Energy: a historic turning point in the European spot market!
On Tuesday, a historic milestone was reached: the shift from hourly intervals to 15-minute intervals.
- A change designed to better match the reality of production and consumption, and to integrate the intermittency of renewables.
- Economically, this new time step will generate a more precise price signal, encouraging players to adapt more efficiently.
From now on, prices will be set every 15 minutes:
– more pronounced variations
– shorter price spikes
– and potentially lower intraday volumes, especially at the first auction
But this change is not without risk: moving from 24 to 96 price blocks makes the work of exchanges and operators more complex, with IT systems needing to adapt to this increased flow.
Moreover, this breakdown could fragment liquidity: fewer participants per quarter-hour means lower volumes per block.
Since yesterday, volatility has increased significantly, but for experts, this is a temporary effect: the market should gradually adapt.

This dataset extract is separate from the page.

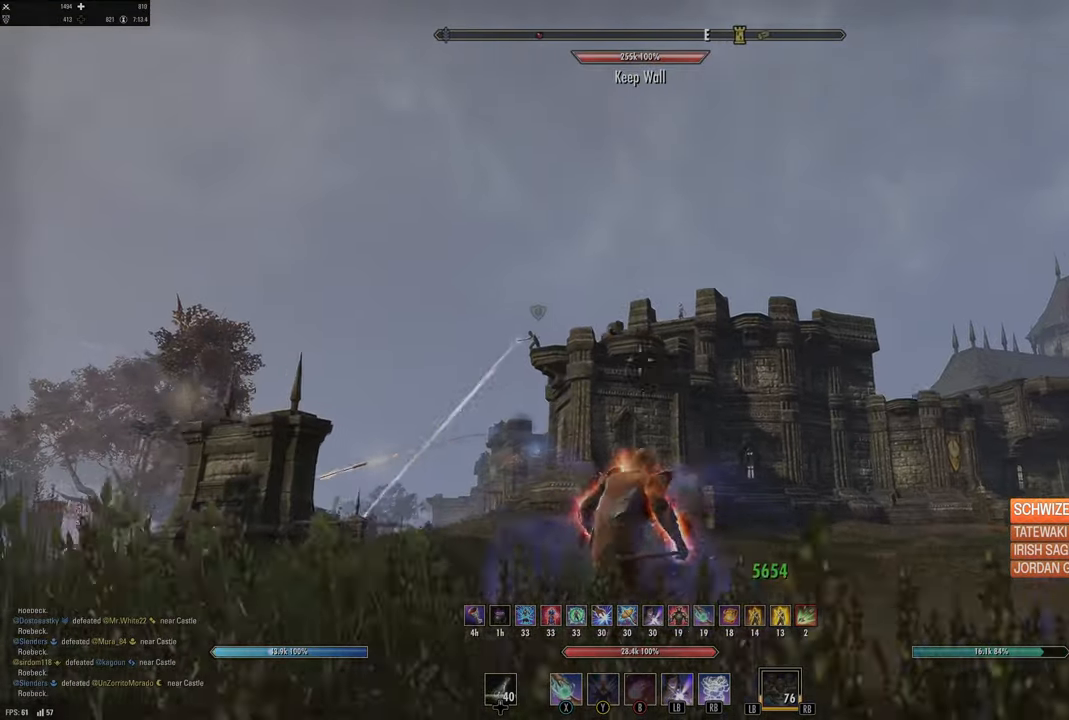
{"buttons": [], "left_stick": "up-left", "right_stick": "center", "events": [[67, "right_stick", "center"], [250, "right_stick", "left"], [317, "right_stick", "center"], [500, "left_stick", "up-left"]]}
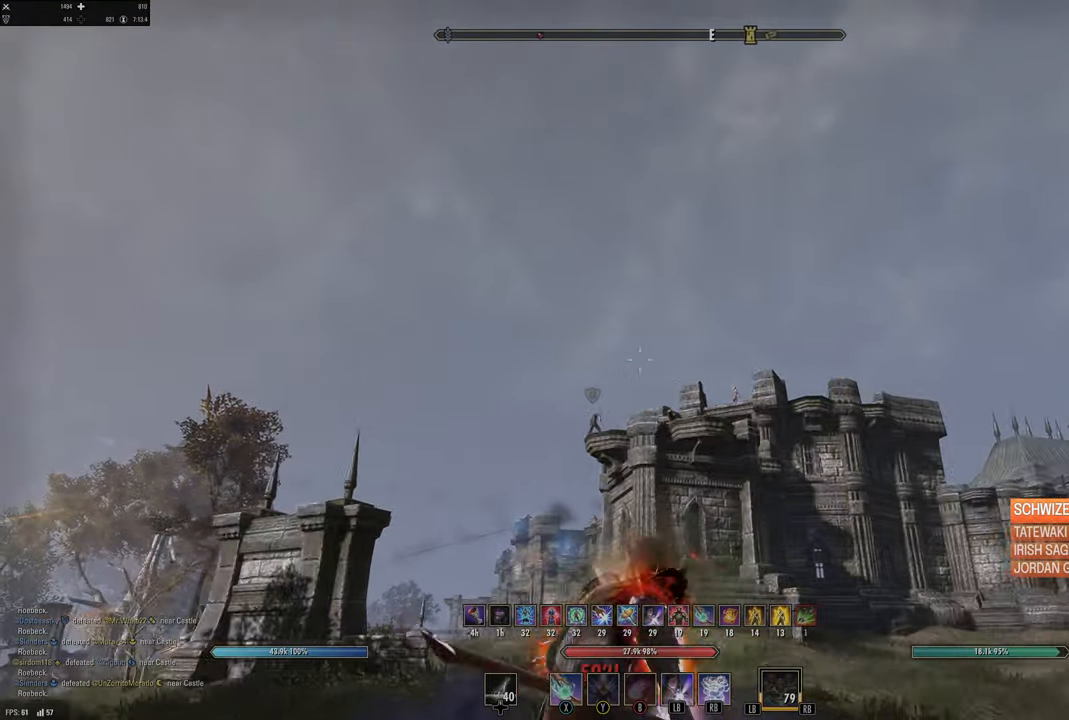
{"buttons": ["R3"], "left_stick": "up-left", "right_stick": "center", "events": [[50, "right_stick", "down"], [100, "right_stick", "center"], [417, "R3", "down"]]}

For example, on Tuesday, October 1 at 7 p.m., SPOT prices in Germany reached €408/MWh before dropping to €253/MWh 45 minutes later.
This represents a major change that the market and participants must absorb.
The coupling manager also points out that this new time step generated a massive influx of orders as early as Tuesday, showing the scale of this change for participants.
A decisive step toward greater flexibility… and a real test for the integration of renewables in Europe.